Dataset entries
::::::
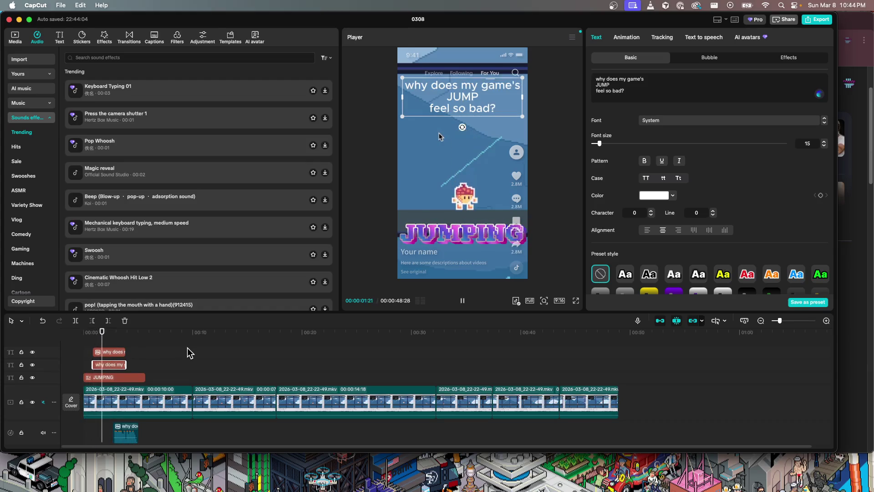
pyautogui.press('space')
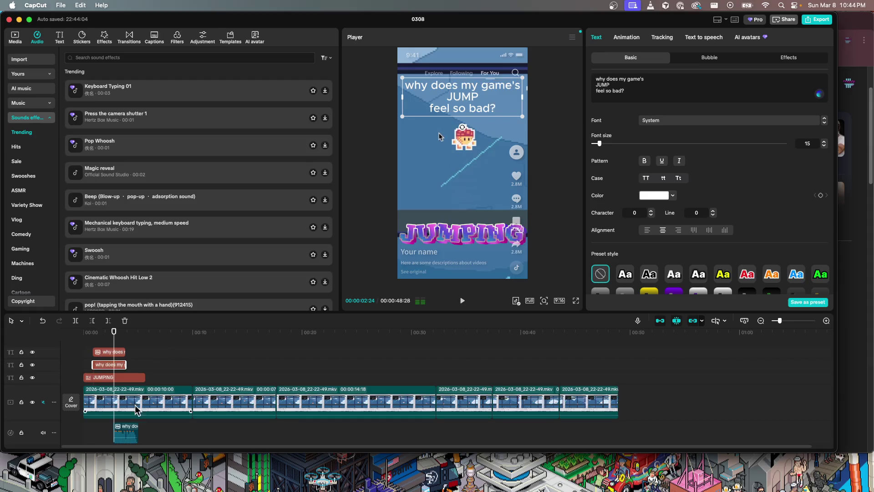
pyautogui.moveTo(130, 428); pyautogui.dragTo(110, 428)
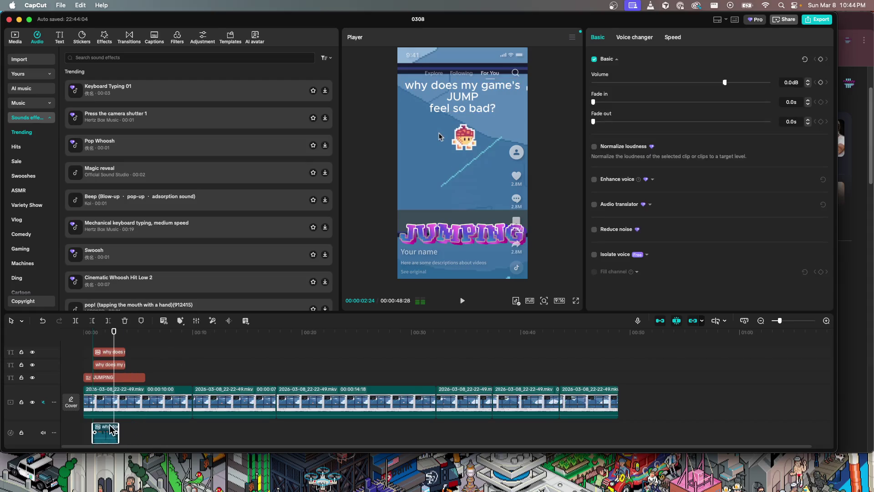
pyautogui.moveTo(113, 349); pyautogui.dragTo(90, 349)
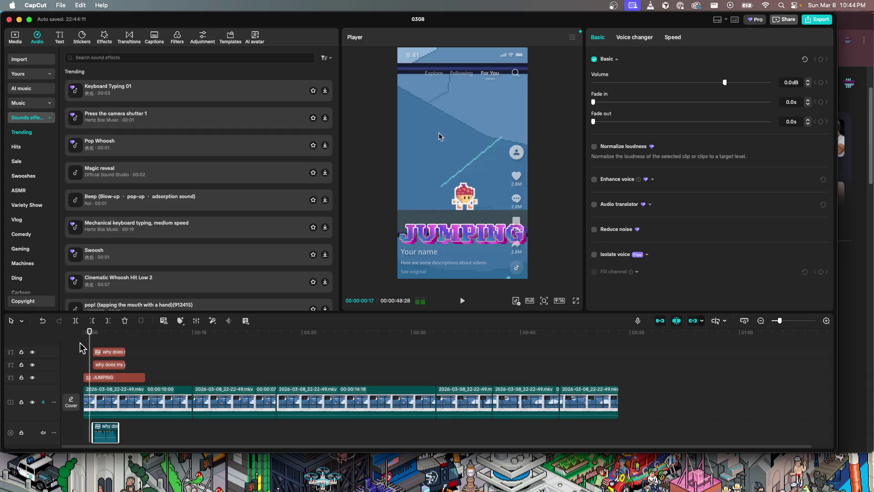
pyautogui.press('space')
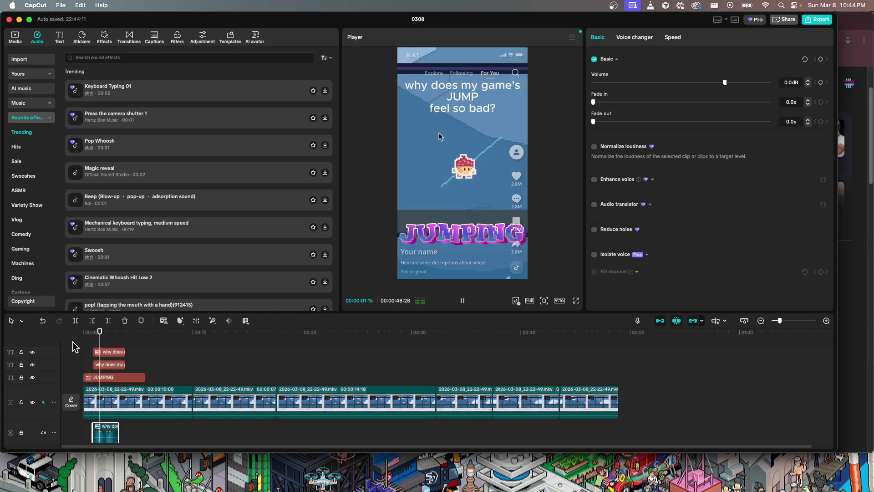
pyautogui.press('space')
pyautogui.moveTo(108, 432); pyautogui.dragTo(97, 432)
pyautogui.moveTo(105, 366); pyautogui.dragTo(96, 366)
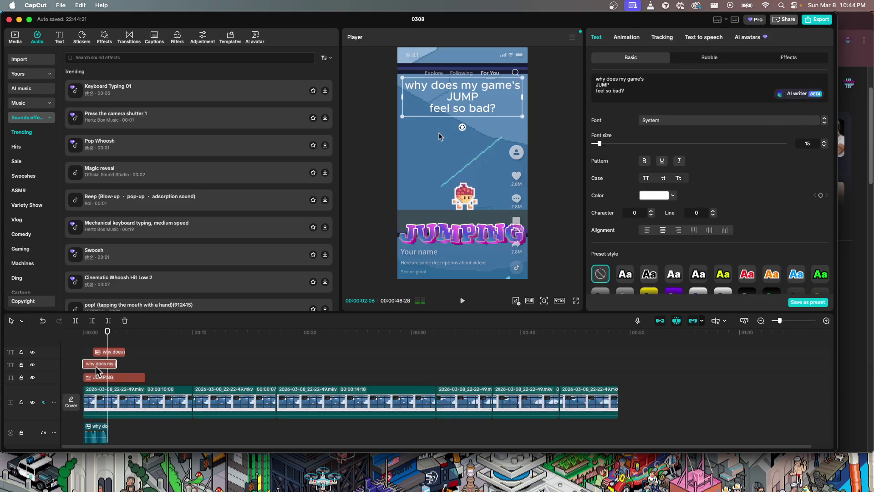
pyautogui.press('space')
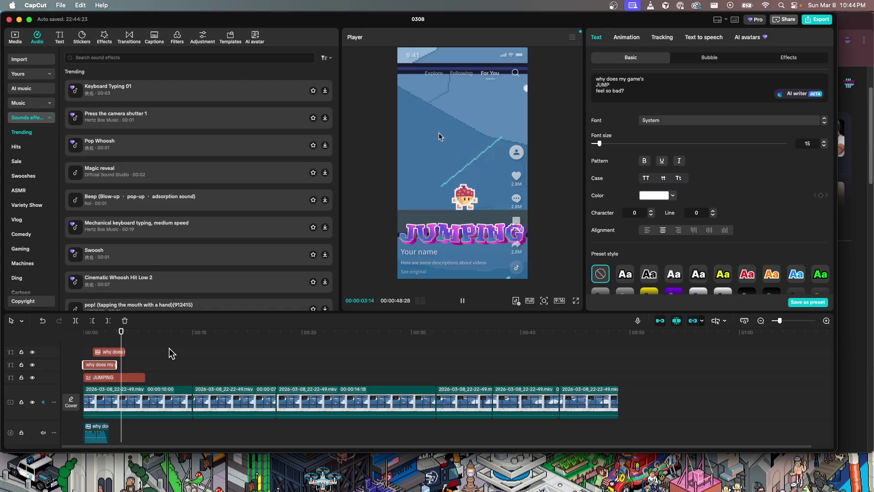
# - Trim the 'why does my' caption to end where the voiceover ends
pyautogui.click(72, 341)
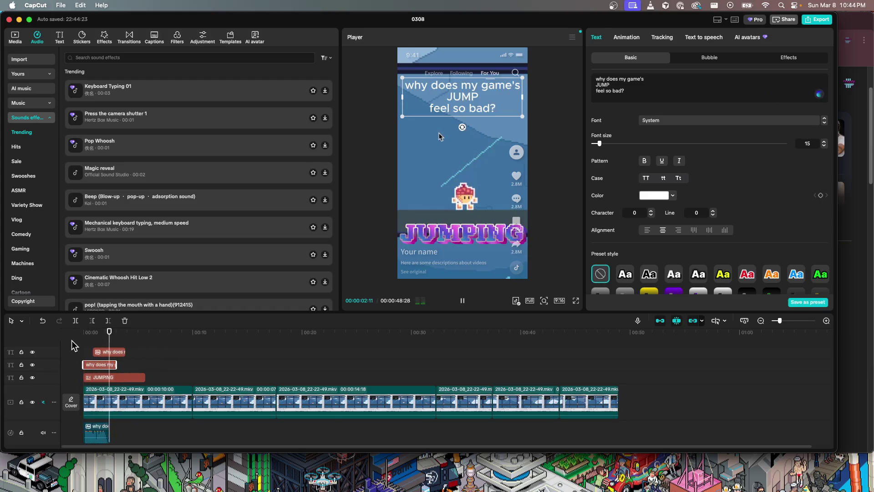
pyautogui.press('space')
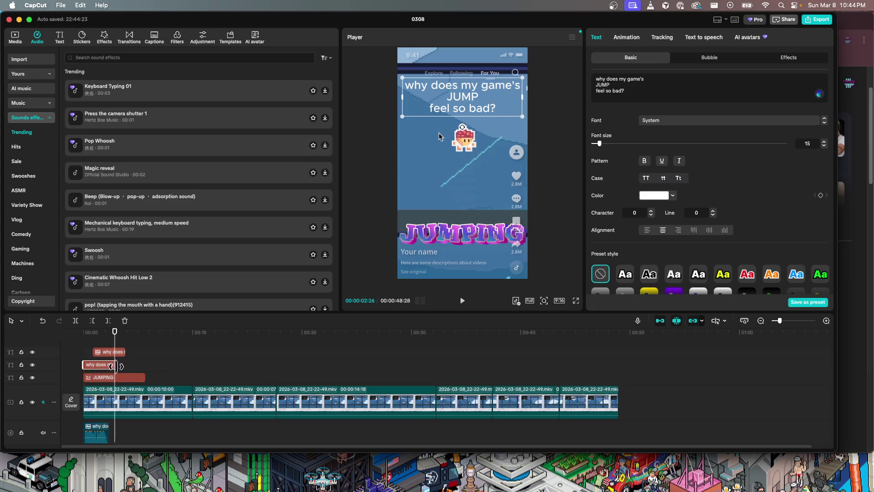
pyautogui.moveTo(116, 366); pyautogui.dragTo(114, 366)
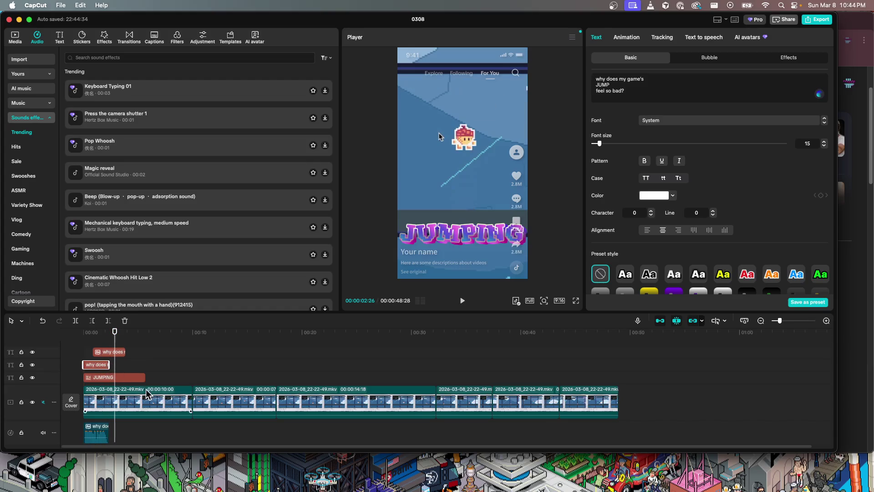
# - Trim the JUMPING title to end at the playhead with the voiceover, then replay it
pyautogui.click(139, 377)
pyautogui.moveTo(146, 377); pyautogui.dragTo(112, 380)
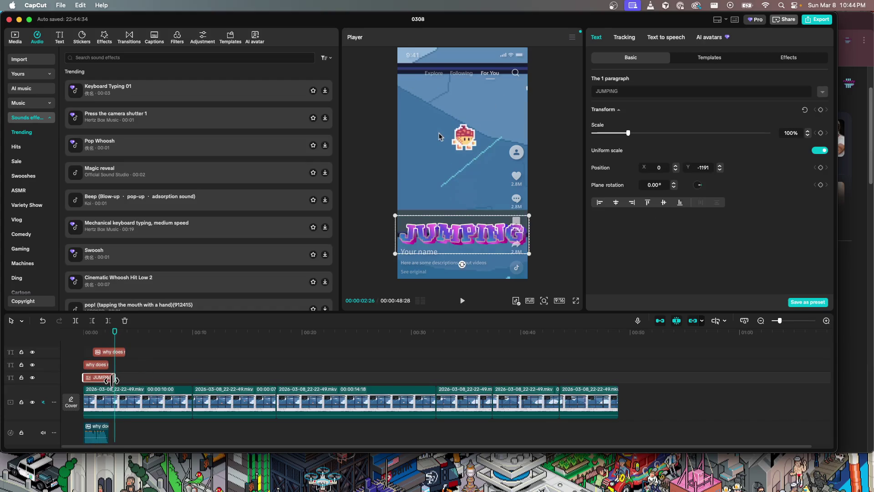
pyautogui.press('space')
pyautogui.click(113, 335)
pyautogui.moveTo(112, 337); pyautogui.dragTo(72, 341)
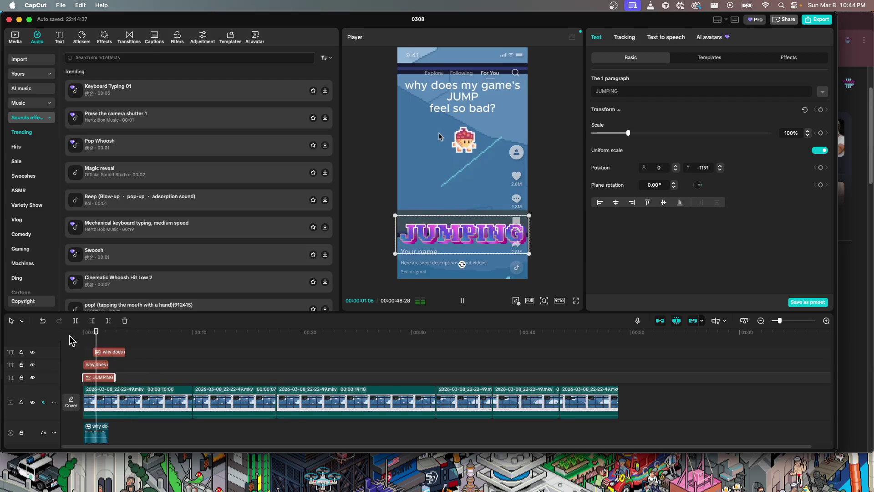
pyautogui.press('space')
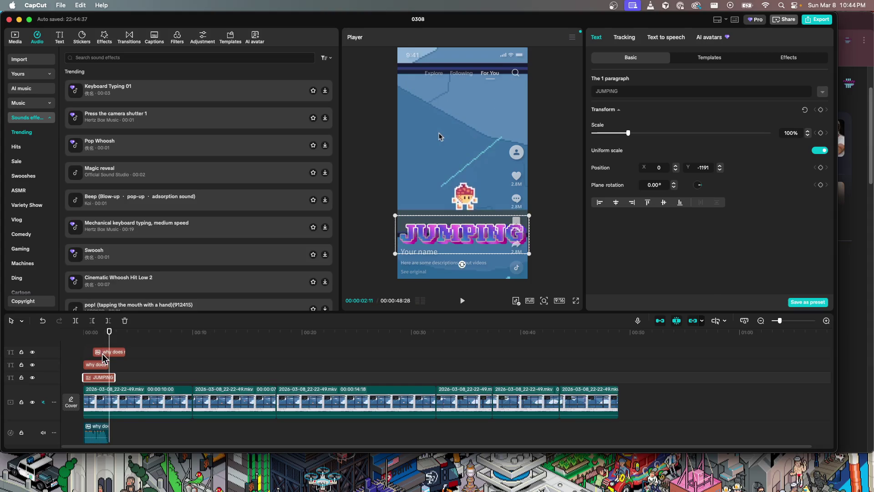
# - Delete the extra tiny 'why does' text clip and replay the titles from the start
pyautogui.click(103, 354)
::::::
> EXERCISE DESCRIPTION: Scan the records above for the string "Trim", then select every line that holds it.

> TASK SOLUTION:
# - Trim the 'why does my' caption to end where the voiceover ends
# - Trim the JUMPING title to end at the playhead with the voiceover, then replay it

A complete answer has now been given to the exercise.